Parris is afraid to get on the scale. Dill pickle soup, mashed potatoes, and fried pierogi don’t exactly constitute a Weight Watcher’s diet. But anything for a story, he says. Of course, that caloric trio was just the tip of the Hamtramck food iceberg he explored. Parris had to try the cevapi, the barbecue ribs, and the chicken shawarma for his Hamtown dining story. “It’s a hard job,” he says, ”but somebody’s got to do it.” In addition to sacrificing his waistline in the line of duty, he also visited Detroit’s last vinyl-record printing plant. A frequent Hour Detroit contributor, Parris is a full-time staff writer for Model D, Metromode, and Concentrate.
Michelle Martin, a recent graduate of Michigan State University, says Hour Detroit taught her the pleasures of community journalism. “I love that I live where I work and that I get to interact with people and places in my neighborhood,” she says. “Nothing makes me happier than hanging out in a lawn chair during the Woodward Dream Cruise or walking through metro Detroit’ s beautiful neighborhoods.”

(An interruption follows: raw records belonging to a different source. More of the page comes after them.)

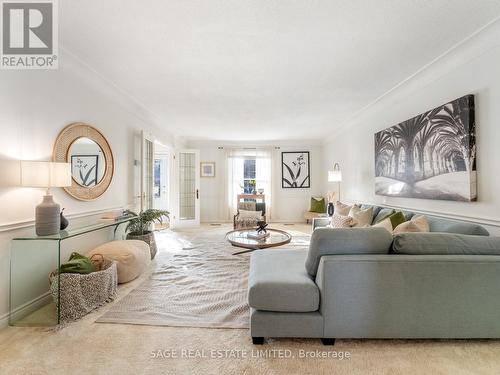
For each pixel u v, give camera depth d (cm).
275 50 221
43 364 141
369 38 203
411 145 281
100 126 291
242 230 391
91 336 167
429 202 261
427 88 265
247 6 166
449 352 150
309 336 154
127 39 204
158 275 277
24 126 197
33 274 205
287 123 484
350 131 469
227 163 665
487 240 162
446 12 173
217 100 352
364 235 163
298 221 671
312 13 173
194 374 134
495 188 194
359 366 139
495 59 192
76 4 163
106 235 304
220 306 207
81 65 246
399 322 154
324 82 289
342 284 153
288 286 157
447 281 152
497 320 152
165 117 440
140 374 134
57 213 204
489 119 198
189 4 164
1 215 181
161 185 672
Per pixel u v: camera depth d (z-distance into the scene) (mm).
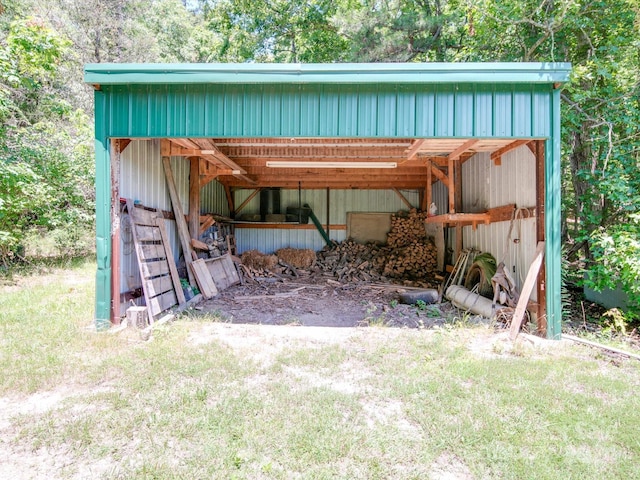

Giuseppa Ferrara, who graduates this year from Wayne State University, says her internship revealed the true meaning of “general-assignment” work. “I never would have expected that I’d be driving around downtown with a carload of bridal gowns, in search of a photo studio,” she says. “There’s something about the field of journalism, with its urgency and unpredictability, that I just adore.” Her varied duties included stories on a teacup mystery and superhero art. She and fellow interns also tabulated stacks and stacks of Best of Detroit ballots, a task that led her to compile a personal list of must-see places.
Teresa Purugganan, a graduate of the creative-writing program at Columbia College Chicago, says she was taught that “place” is the foundation of a rich story. Returning to metro Detroit after college, she found there is, indeed, no place quite like home, and no better place than Hour Detroit to highlight her town. Working on Best of Detroit altered her perspective, she says. “Buildings I never would have paid attention to have become places that are special to Detroit and its people.”